During the study, participants had their brain activity measured, with an arterial spin labeling magnetic resonance imaging (ASL MRI), both before and after meditation, while they were subjected to a pain-inducing heating device – heated to 120 farenheit or almost 50 degrees celsius – over five-minute periods.

The scans found that after meditation, participant’s pain was reduced by as much as 93 per cent. They also showed that activity in the somatosensory cortex – the region of the brain associated with pain response – which was rapid prior to meditation, was significantly diminished afterwards. Movement in the anterior cingulate cortex, anterior insula and the orbito-frontal cortex however, was increased after meditation.

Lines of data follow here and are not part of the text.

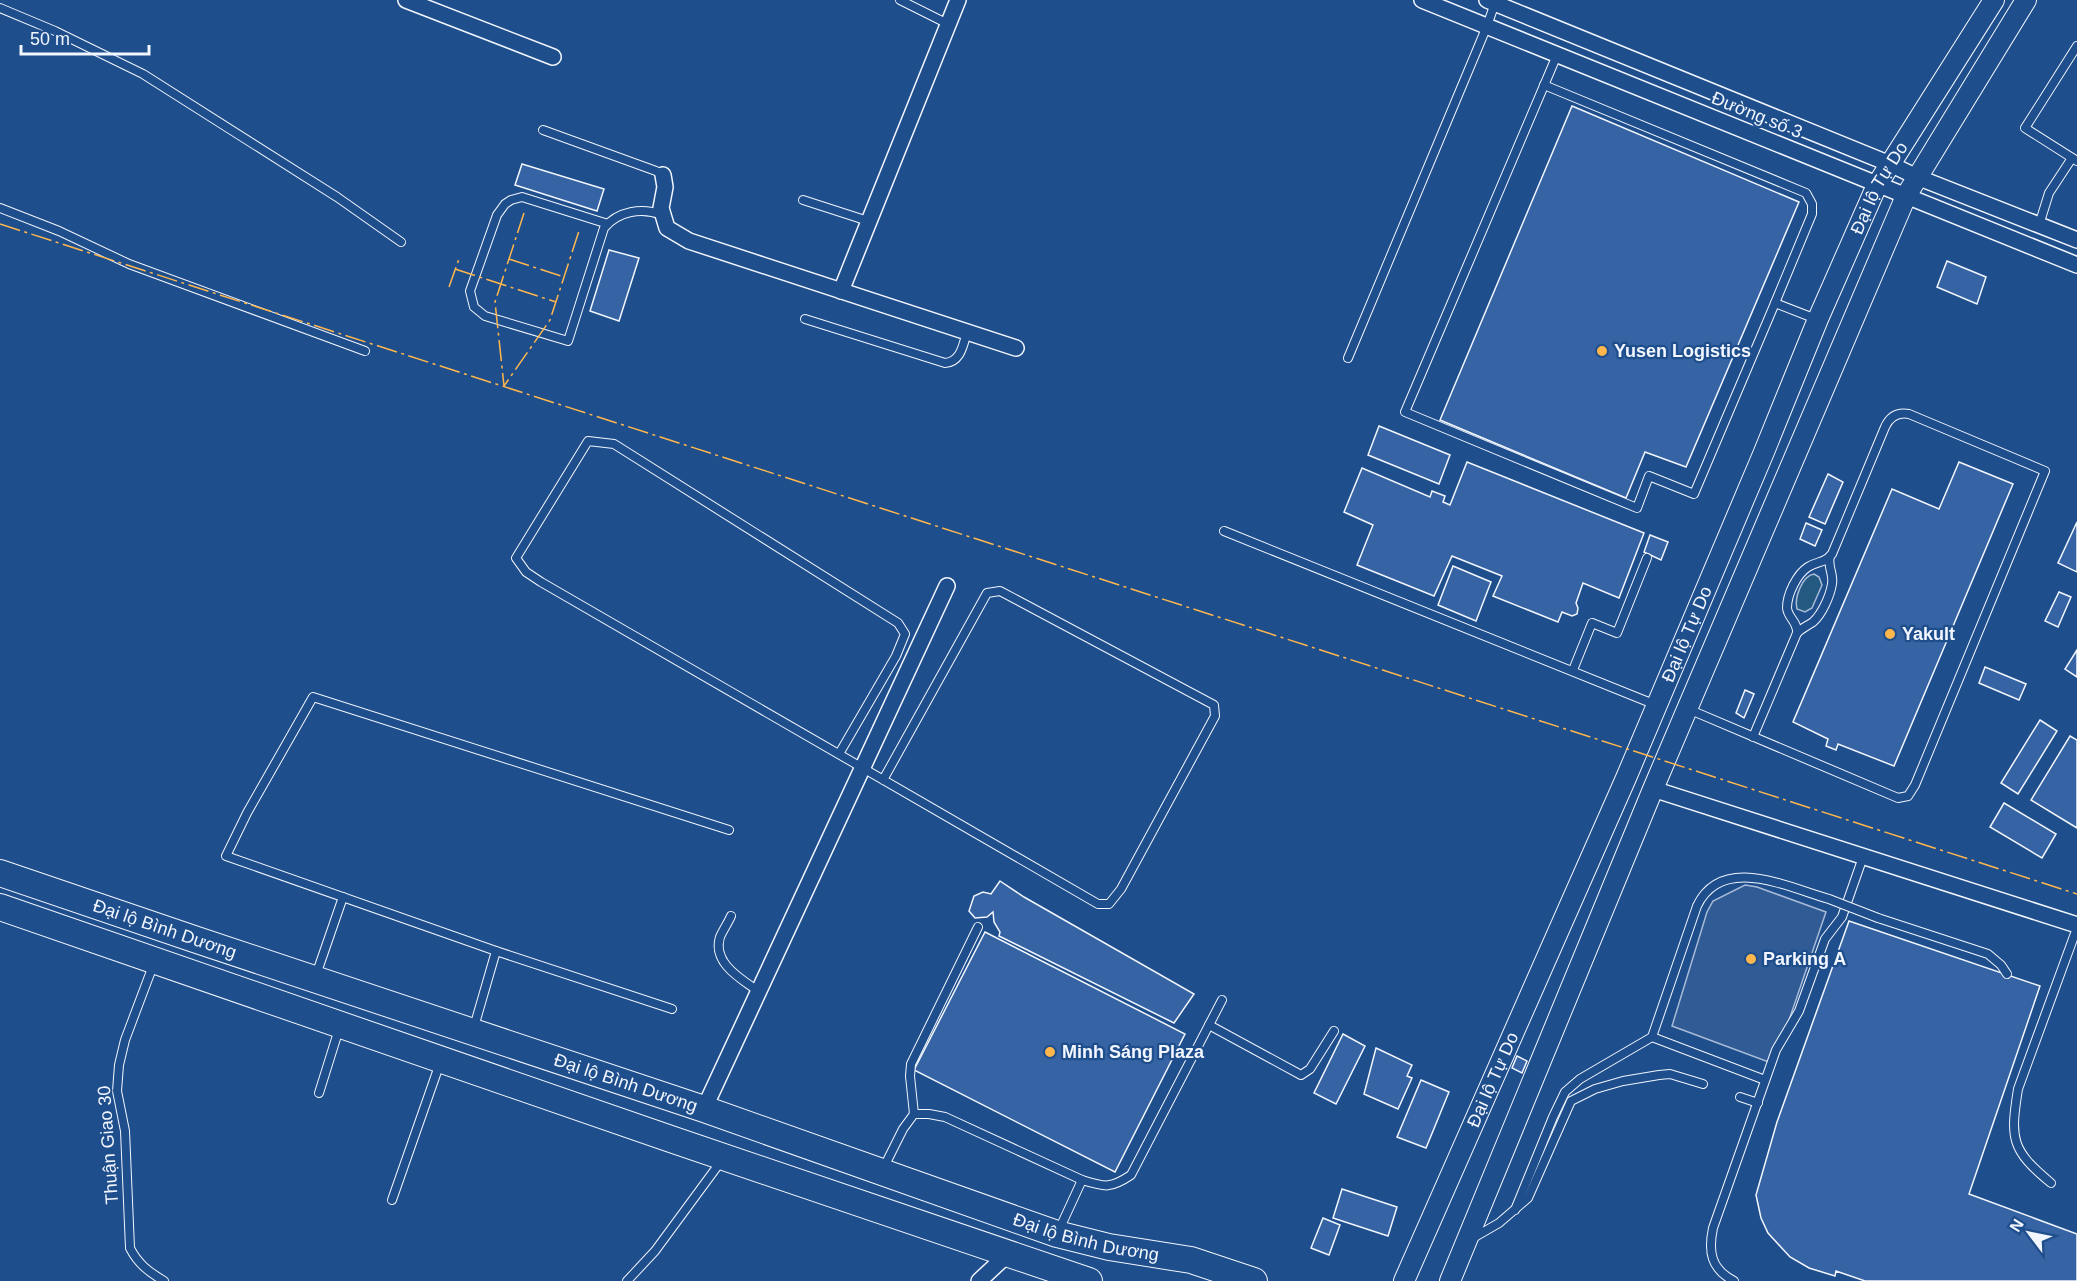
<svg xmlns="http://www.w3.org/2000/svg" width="2077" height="1281" viewBox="0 0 2077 1281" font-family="Helvetica,sans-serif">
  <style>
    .green { fill: #245a82; stroke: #a8bbd7; stroke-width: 1.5 }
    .parking { fill: #305b95; stroke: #a8bbd7; stroke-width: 1.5 }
    .building { fill: #3563a3; stroke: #f2f6ff; stroke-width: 1.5 }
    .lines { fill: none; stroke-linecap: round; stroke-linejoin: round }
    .service-casing { stroke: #f2f6ff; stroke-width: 10 }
    .minor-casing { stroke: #f2f6ff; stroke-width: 18 }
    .tertiary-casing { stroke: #f2f6ff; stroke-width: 22 }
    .trunk-casing { stroke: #f2f6ff; stroke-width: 28 }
    .service { stroke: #1f4e8c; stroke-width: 8 }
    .minor { stroke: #1f4e8c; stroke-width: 15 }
    .tertiary { stroke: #1f4e8c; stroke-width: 20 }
    .trunk { stroke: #1f4e8c; stroke-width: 26 }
    .service-bridge-casing { stroke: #f2f6ff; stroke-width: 10; stroke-linecap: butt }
    .service-bridge { stroke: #1f4e8c; stroke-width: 8 }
    .power { stroke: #ffb74d; stroke-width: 1.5; stroke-dasharray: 21 4.5 3 4.5; stroke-linecap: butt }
    .poi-dot { fill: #ffb74d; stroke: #1f4e8c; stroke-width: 2 }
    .labels { text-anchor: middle; stroke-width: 4.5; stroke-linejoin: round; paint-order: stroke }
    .street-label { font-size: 18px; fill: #f2f6ff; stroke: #1f4e8c }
    .poi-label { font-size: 18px; font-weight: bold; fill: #f2f6ff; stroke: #1f4e8c; text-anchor: start }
  </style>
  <rect width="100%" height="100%" fill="#1f4e8c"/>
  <!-- green -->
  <path class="green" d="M1814,574l5,3 3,8 -10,23 -7,4 -8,-3c-3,-11 5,-33 17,-35z"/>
  <!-- parking -->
  <polygon class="parking" points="1745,885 1757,887 1826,912 1774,1064 1672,1026 1707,912 1713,901"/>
  <!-- building -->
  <g class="building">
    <polygon points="1572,106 1799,202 1686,467 1645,452 1626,498 1440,420"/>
    <polygon points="522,164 604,189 597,211 515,185"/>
    <polygon points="609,250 639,258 619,321 590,311"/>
    <polygon points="1947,261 1986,277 1977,304 1937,287"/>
    <polygon points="1379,426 1450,455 1439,484 1368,455"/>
    <polygon points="1467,462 1644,533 1619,598 1583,583 1576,603 1578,608 1577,614 1572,616 1562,612 1558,622 1493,596 1502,576 1452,556 1434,596 1357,565 1373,525 1344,512 1362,468 1430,497 1432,491 1445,496 1443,502 1450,505"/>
    <polygon points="1959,462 2013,484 1894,766 1838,744 1836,750 1826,746 1828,739 1793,722 1892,489 1939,509"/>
    <polygon points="1828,474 1843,482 1825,524 1809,517"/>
    <polygon points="2077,522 2077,572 2058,563"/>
    <polygon points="1806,523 1822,530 1815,546 1800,539"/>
    <polygon points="1650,535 1668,542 1661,560 1644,552"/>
    <polygon points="1453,566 1491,582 1476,621 1438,605"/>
    <polygon points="2059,592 2071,597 2058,627 2045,621"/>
    <polygon points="2077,650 2077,677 2065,669"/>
    <polygon points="1985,667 2026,684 2019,700 1979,683"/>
    <polygon points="1745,690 1754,694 1744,718 1736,713"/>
    <polygon points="2040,720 2057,731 2018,794 2001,783"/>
    <polygon points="2070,736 2077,740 2077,828 2031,800"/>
    <polygon points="2004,803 2056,834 2042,858 1990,827"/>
    <polygon points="1000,881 1024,897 1194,994 1174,1023 999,936 1000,932 994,922 993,912 987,917 975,918 969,911 974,896 983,892 991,894"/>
    <polygon points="1849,921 2040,986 1969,1194 2077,1234 2077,1281 1865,1281 1836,1271 1835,1276 1809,1268 1790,1257 1768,1233 1761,1218 1756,1195 1777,1122"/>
    <polygon points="985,932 1185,1034 1115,1172 914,1070"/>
    <polygon points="1343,1034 1365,1046 1336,1104 1314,1093"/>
    <polygon points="1376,1048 1412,1065 1407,1076 1412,1078 1398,1109 1364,1094"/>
    <polygon points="1517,1056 1527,1061 1522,1073 1512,1068"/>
    <polygon points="1421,1080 1449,1092 1426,1148 1397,1137"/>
    <polygon points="1342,1189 1397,1207 1388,1236 1333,1218"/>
    <polygon points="1323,1218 1340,1225 1329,1255 1311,1248"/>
  </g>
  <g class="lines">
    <!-- service casing -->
    <g class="service-casing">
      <g id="service">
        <polyline points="900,0 948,24"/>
        <polyline points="0,8 55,31 143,74 337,197 401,242"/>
        <polyline points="2077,46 2025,128 2077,161"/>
        <polyline points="1557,55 1405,412 1637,508 1649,476 1694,494 1775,303 1816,319"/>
        <polyline points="1544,85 1806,193 1812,204 1812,214 1775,303"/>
        <polyline points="543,130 656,171 663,175"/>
        <polyline points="803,200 868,221"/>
        <polyline points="0,208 59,231 129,264 365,351"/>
        <path d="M608,224l-86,-27 -11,3 -6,4 -8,11 -27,76 4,16 11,9 83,25 36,-113c14,-17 38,-21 58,-13"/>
        <polyline points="2039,225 2049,193 2072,158"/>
        <path d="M805,319l140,44c16,-1 18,-18 22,-31"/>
        <polyline points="1348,358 1487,26 1495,3"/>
        <polyline points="1224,531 1656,705"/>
        <path d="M1797,633c5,-5 10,-7 16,-11 9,-8 17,-26 19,-38 2,-10 -5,-18 -2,-28"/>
        <polyline points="1573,670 1592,623 1617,633 1647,558"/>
        <path d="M1688,709l210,89 10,-2 7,-11 130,-314 -136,-57c-11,-2 -19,2 -24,13l-53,127c-6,9 -15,7 -24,13 -11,7 -21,27 -21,41 1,10 11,14 10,25l-44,104"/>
        <polyline points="839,754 896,656 905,634 898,623 614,444 588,441 516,558 526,572 541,582 1098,904 1109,904 1121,889 1215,716 1214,705 1000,591 987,593 883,780"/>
        <path d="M731,916c-3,7 -8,14 -11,21 -8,26 21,42 38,54"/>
        <polyline points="1878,918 1988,954 2001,965 2007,974"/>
        <path d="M154,963l-29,77 -6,25 -2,26 8,40 5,117c8,16 19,24 34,33"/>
        <polyline points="316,975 343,897"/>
        <polyline points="672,1009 496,951 226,856 247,813 313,697 729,830"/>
        <polyline points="1209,1025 1301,1075 1310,1069 1334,1031"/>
        <polyline points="474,1027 496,951"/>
        <polyline points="1652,1037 1765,1080"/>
        <polyline points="319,1093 339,1029"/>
        <polyline points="1740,1097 1758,1103"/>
        <polyline points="914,1114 910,1076 911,1064 978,927"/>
        <path d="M883,1169l20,-40 11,-15h15l16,3 137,63c23,7 28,9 49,-5l91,-175"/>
        <path d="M2051,1183c-40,-33 -41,-44 -33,-94l59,-161"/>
        <polyline points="392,1200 440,1063"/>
        <path d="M1515,1210l38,-93 12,-25 15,-13 72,-42 45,-131c25,-52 90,-19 132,-7"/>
        <polyline points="1059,1230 1082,1180"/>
        <polyline points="1473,1238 1499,1223 1528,1198 1571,1101 1595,1089 1623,1081 1659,1075 1670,1074 1703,1084"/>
        <polyline points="627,1281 655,1251 722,1160"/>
        <path d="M1734,1281c-23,-12 -26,-29 -21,-53l63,-178 23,-39 26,-72 17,-22 21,-60"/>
      </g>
    </g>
    <!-- minor casing -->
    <g class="minor-casing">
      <g id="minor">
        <polyline points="406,0 553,57"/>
        <polyline points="1422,0 2077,265"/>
        <polyline points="1487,0 1890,164 1917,177 2077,240"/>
        <polyline points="663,175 665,187 661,208 667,228 689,241 1016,348"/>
        <polyline points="841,291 958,0"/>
        <polyline points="1653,789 2077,925"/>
        <polyline points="704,1109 947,586"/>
        <polyline points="979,1281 1008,1254"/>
      </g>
    </g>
    <!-- tertiary casing -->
    <g class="tertiary-casing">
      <g id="tertiary">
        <path id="s1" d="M1404,1281l222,-503 138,-326 54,-133 59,-134 117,-185"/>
        <polyline points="1450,1281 1653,789 1906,196 2026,0"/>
      </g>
    </g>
    <!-- trunk casing -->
    <g class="trunk-casing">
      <g id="trunk">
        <path id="s2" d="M0,873l194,66 510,170 353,125 52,13 82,13 63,21"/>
        <path d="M0,907c363,126 725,252 1089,374"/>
      </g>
    </g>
    <!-- service -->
    <use href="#service" class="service"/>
    <!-- minor -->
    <use href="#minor" class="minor"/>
    <!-- tertiary -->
    <use href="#tertiary" class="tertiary"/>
    <!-- trunk -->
    <use href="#trunk" class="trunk"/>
    <!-- service-bridge casing -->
    <g class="service-bridge-casing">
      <polyline id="service-bridge" points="1829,899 1878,918"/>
    </g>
    <!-- service-bridge -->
    <use href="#service-bridge" class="service-bridge"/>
    <!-- power -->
    <g class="power">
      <polyline points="524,213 495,302 504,386 550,320 579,231"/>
      <polyline points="0,224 2077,894"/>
      <polyline points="509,259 564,277"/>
      <polyline points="455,269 556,302"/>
      <polyline points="449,287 460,256"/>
    </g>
  </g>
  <!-- markers -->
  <g class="poi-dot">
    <circle cx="1602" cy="351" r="6"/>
    <circle cx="1890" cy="634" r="6"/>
    <circle cx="1751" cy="959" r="6"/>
    <circle cx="1050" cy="1052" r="6"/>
  </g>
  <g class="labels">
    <!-- street labels -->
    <g class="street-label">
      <text transform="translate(1757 115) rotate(22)" y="6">Đường số 3</text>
      <text dy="6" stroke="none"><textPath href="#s1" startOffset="1192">Đại lộ Tự Do</textPath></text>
      <text dy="6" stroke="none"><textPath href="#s1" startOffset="706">Đại lộ Tự Do</textPath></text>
      <text dy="6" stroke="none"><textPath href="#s2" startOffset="174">Đại lộ Bình Dương</textPath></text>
      <text dy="6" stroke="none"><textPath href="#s1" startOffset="220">Đại lộ Tự Do</textPath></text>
      <text dy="6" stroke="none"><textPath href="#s2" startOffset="660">Đại lộ Bình Dương</textPath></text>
      <text transform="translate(108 1145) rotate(-94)" y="6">Thuận Giao 30</text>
      <text dy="6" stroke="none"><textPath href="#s2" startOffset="1146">Đại lộ Bình Dương</textPath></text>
    </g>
    <!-- poi labels -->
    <g class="poi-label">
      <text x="1614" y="357">Yusen Logistics</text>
      <text x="1902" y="640">Yakult</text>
      <text x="1763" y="965">Parking A</text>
      <text x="1062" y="1058">Minh Sáng Plaza</text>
    </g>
  </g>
  <!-- north arrow -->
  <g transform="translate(2029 1233) rotate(302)" stroke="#1f4e8c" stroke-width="4.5" paint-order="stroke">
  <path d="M0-4.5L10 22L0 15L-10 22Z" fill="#f2f6ff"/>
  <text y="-9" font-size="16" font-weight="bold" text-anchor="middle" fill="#f2f6ff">N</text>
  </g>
  <!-- scale -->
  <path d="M21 45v9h128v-9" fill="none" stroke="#f2f6ff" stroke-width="3"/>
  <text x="30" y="45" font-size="18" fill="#f2f6ff" stroke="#1f4e8c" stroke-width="4.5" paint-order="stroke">50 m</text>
</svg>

“These areas all shape how the brain builds an experience of pain from nerve signals that are coming in from the body,” says Robert C Coghill, PhD, senior author of the study and associate professor of neurobiology and anatomy at Wake Forest Baptist. “Consistent with this function, the more that these areas were activated by meditation the more that pain was reduced. One of the reasons that meditation may have been so effective in blocking pain was that it did not work at just one place in the brain, but instead reduced pain at multiple levels of processing.”

As a result of the study, Wake Forest recommended meditation be used as standard clinical practice to deal with pain.

This scientific endorsement came as a welcome, but not unexpected result for those in the profession.

“With guidance from a trained practitioner, mindfulness meditation allows you to achieve a level of focus and concentration where you are deeply calm and even blissful,” Subhana says. “Certainly, this shifting of mind and body state at times of intense stress has the power to be stronger than drugs.”